Миша. Ну все. Вечер испорчен.
Мать. Мишенька!
Миша. Как так можно, а? Мам, ну как так можно?
Мать. Я сейчас сбегаю! Тут круглосуточный близко совсем, я куплю! Десять минут, Мишенька, десять минут!
Отец. Сам бы сходил.
Миша (поворачивается к Отцу). Ты чего, бать? Как я пойду? Я же ем!
Отец. Разбаловала тебя твоя Оля.
Миша застывает с ложкой в руке, после роняет ложку в борщ, закрывает лицо руками. Плечи его сотрясаются.
Мать (шепотом). Миша…
Отец. Я же говорю, медитировать ему надо. Совсем какой-то псих стал.
Мать. Тихо ты!
Отец. Или пусть тогда к психиатру идет. Не дело вот это вот все.
Мать. Ты озверел, что ли? Какой психиатр? Хочешь, чтобы его в дурку засунули?
Отец. Да почему сразу в дурку? Что за средневековые представления? Выпишут таблетки – и все!
Мать. Ага, таблетки. Чтобы он с утра до ночи только и мог что слюни пускать. Знаю я!
Отец. Тогда пусть медитирует.
Мать. Как ты достал со своей индийской ересью!
Отец. Почему сразу индийской?
Мать. Да хоть с какой! Ты видишь, ребенку плохо?
Отец. Ребенку тридцать уже. У ребенка свой ребенок в пятый класс пошел.
Мать. Ну и что?
Миша начинает выть. Мать и Отец смотрят на него.
(Шепотом.) Мишенька… (Отцу) Чего сидишь? Принеси аптечку!
Отец встает и выходит из комнаты, нечленораздельно ворча. Мать трогает Мишу за плечо, тот сбрасывает его руку. Это повторяется несколько раз.
Зайка.
Входит Отец, в руках у него белый деревянный ящичек с красным крестом на боку.
Ищи валерьянку.
Отец (садится на диван, ставит ящичек на колени, копается в содержимом). Тут только в таблетках.
Мать. Давай!
Отец протягивает Матери блистер с таблетками. Та выхватывает – преувеличенно нервно.

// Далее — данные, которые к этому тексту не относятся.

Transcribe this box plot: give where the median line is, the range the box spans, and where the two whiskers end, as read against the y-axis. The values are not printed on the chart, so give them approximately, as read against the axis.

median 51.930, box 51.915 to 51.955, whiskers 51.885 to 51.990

(Наклоняясь к Мише.) Мишенька, на вот – запей борщом.
Миша (сквозь вой). Сашок – не мой сын!
Очень длинная пауза. Миша воет. Мать и Отец молчат.
(Убирает ладони от лица, не вытирая мокрые щеки.) Сашок – не мой сын.
Мать. Как так – не твой?
Миша. Вот так. Не мой.
Отец. А чей тогда?
Миша. Я не знаю. Чей-то. Но не мой.
Короткая пауза, во время которой Миша молчит. Мать и Отец переглядываются.

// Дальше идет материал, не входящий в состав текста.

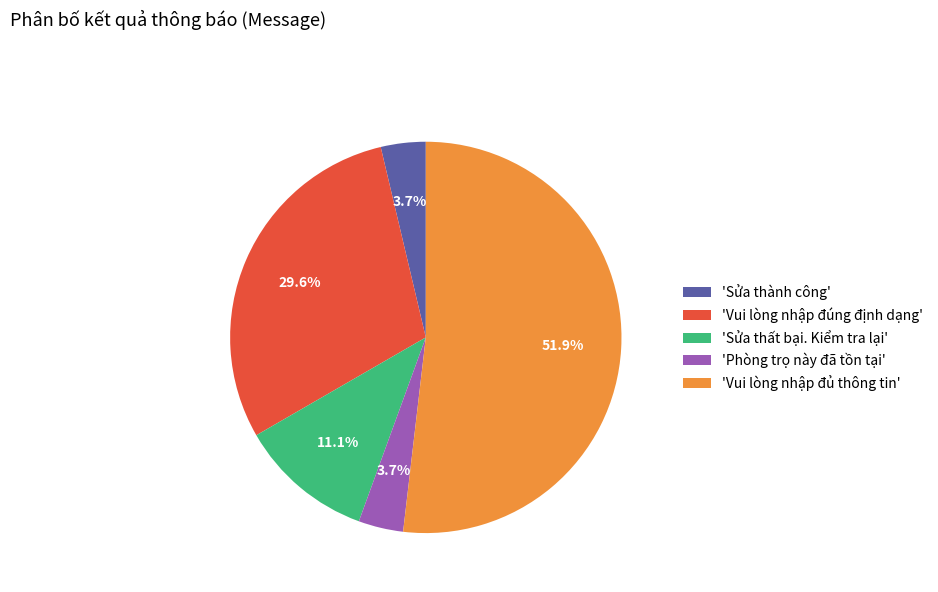

Which category has the biggest portion of the pie?

'Vui lòng nhập đủ thông tin'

Отец (собираясь выйти из комнаты). Я пойду один телефончик найду. У меня где-то была визитка.
Миша. Батя! Стой на месте. Я не пойду к психиатру, даже не надейся.
Отец замирает. Мать смотрит на Отца, качая головой.
Мама, ты представляешь – ей сорок лет! И она даже не Оля, а… я не знаю кто.
Мать. В смысле – сорок?
Отец (Матери). А я тебе говорил! Видишь? Говорил же!
Мать. Да помолчи ты!
Миша. Сорок лет, мам. Сорок лет… (Шумно втягивает носом воздух.) Мамуль… Можно, я у вас поживу? А то мне негде… пока что.
Третья
Крохотный кабинет, в котором за тремя столами сидят Гриша, Лиза и Миша. На столах – старенькие компьютеры, стопки бумаг, степлеры, дыроколы и прочие канцелярские принадлежности. Гриша – высокий чернявый парень с модной стрижкой, Лиза – миниатюрная девушка с волосами цвета морской волны и пирсингом в носу и губе. Все трое одеты строго в соответствии с дресс-кодом: белый верх, черный низ, то есть Гриша и Миша в белых рубашках и черных брюках, а Лиза – в белой блузке и черной юбке. ГришаиЛиза продолжают начатый чуть ранее разговор, Миша клюет носом с чашкой кофе в руке.
Гриша. И вот он идет на кладбище. Обязательно ночью. Лиза. Я тоже ночью ходила – ну и что? Ничего страшного. Вообще не понимаю, почему люди боятся могил. Наоборот, круто!
Гриша. Не, Лизон, это тебе не такое кладбище, как у нас. Там нет могил.
Лиза. Ну а как тогда? Урны с пеплом? Типа колумбарий?
Гриша. Тоже нет. У них там совсем по-другому хоронят, если это вообще можно похоронами назвать.